** RECORDED INFORMATION follows **
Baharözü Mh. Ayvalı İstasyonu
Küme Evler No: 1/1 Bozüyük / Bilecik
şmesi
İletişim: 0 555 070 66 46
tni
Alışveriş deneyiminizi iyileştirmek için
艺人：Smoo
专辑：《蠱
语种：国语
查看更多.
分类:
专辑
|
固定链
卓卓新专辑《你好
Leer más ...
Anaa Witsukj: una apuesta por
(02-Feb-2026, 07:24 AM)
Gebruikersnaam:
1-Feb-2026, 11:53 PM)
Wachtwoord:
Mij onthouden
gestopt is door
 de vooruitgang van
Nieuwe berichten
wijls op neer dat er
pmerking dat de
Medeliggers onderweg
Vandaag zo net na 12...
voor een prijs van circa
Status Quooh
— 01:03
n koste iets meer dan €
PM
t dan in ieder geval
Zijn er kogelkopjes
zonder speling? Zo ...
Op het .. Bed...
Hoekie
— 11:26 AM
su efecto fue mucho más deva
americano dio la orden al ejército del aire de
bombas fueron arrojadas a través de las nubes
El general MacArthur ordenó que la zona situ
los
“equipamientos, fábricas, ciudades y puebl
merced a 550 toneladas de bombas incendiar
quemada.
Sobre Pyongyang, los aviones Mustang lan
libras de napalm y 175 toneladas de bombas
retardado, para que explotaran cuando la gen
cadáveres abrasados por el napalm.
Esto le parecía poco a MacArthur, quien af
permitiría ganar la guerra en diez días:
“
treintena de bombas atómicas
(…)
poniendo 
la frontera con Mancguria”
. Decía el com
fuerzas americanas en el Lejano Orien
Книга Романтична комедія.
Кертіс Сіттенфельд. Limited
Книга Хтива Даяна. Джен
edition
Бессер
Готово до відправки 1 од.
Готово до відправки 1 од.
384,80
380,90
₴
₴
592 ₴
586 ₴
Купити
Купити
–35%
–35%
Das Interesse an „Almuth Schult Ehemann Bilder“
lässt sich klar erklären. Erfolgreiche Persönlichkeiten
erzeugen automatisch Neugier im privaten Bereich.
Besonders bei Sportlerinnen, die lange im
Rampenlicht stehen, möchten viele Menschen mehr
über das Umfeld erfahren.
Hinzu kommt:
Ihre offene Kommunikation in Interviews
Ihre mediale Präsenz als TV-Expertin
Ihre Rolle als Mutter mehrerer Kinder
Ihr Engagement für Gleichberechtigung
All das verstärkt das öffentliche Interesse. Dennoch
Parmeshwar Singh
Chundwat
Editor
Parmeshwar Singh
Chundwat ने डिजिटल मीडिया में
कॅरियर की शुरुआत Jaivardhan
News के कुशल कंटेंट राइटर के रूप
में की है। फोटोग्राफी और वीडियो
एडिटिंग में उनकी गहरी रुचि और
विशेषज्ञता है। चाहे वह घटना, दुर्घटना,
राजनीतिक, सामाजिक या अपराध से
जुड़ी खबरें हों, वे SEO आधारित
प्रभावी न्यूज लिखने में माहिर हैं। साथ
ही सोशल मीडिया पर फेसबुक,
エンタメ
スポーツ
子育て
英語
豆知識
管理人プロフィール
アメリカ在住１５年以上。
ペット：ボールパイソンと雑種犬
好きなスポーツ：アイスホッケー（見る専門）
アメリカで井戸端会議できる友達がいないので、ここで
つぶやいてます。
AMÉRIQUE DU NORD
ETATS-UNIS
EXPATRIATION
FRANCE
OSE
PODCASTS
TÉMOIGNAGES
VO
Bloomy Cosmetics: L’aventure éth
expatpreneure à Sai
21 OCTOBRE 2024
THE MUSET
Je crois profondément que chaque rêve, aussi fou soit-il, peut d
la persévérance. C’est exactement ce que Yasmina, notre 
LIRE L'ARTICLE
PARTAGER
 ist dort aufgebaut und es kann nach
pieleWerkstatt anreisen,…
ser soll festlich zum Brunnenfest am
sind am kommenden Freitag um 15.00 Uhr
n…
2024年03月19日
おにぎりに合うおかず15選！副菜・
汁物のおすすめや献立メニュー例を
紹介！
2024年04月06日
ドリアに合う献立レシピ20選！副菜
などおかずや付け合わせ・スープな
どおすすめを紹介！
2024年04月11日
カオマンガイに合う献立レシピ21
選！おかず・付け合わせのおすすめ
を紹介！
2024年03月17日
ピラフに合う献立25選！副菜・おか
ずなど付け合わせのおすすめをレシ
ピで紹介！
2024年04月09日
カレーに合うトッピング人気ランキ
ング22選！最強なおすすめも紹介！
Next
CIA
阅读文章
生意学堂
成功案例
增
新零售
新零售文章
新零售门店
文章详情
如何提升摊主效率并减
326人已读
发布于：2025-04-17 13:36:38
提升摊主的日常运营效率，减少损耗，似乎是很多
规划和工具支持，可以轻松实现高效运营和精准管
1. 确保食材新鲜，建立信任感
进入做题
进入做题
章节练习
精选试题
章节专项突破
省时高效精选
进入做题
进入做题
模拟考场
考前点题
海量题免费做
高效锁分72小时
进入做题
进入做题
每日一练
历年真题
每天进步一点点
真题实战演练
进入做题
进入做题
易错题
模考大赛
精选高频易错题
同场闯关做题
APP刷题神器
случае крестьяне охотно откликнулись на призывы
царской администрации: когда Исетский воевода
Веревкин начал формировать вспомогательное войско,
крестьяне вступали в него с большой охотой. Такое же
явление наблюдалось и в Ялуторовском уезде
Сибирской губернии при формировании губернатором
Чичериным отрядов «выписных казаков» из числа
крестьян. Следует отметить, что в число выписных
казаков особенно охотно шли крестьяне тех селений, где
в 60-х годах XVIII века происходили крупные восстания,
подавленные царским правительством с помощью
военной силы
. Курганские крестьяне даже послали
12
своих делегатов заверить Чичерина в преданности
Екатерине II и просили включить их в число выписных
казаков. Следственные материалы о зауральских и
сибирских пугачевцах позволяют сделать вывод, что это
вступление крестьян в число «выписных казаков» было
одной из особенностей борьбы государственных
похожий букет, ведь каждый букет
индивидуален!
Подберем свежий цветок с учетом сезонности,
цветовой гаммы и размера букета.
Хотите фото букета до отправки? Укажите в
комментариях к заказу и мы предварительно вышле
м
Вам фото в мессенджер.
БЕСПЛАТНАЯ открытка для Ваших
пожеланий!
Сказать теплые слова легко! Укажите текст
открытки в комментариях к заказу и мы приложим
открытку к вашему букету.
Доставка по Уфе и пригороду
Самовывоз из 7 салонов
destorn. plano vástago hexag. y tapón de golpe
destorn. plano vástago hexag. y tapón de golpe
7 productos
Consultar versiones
** End of RECORDED INFORMATION **
Supply only the count of lines above holding "крестьяне".

4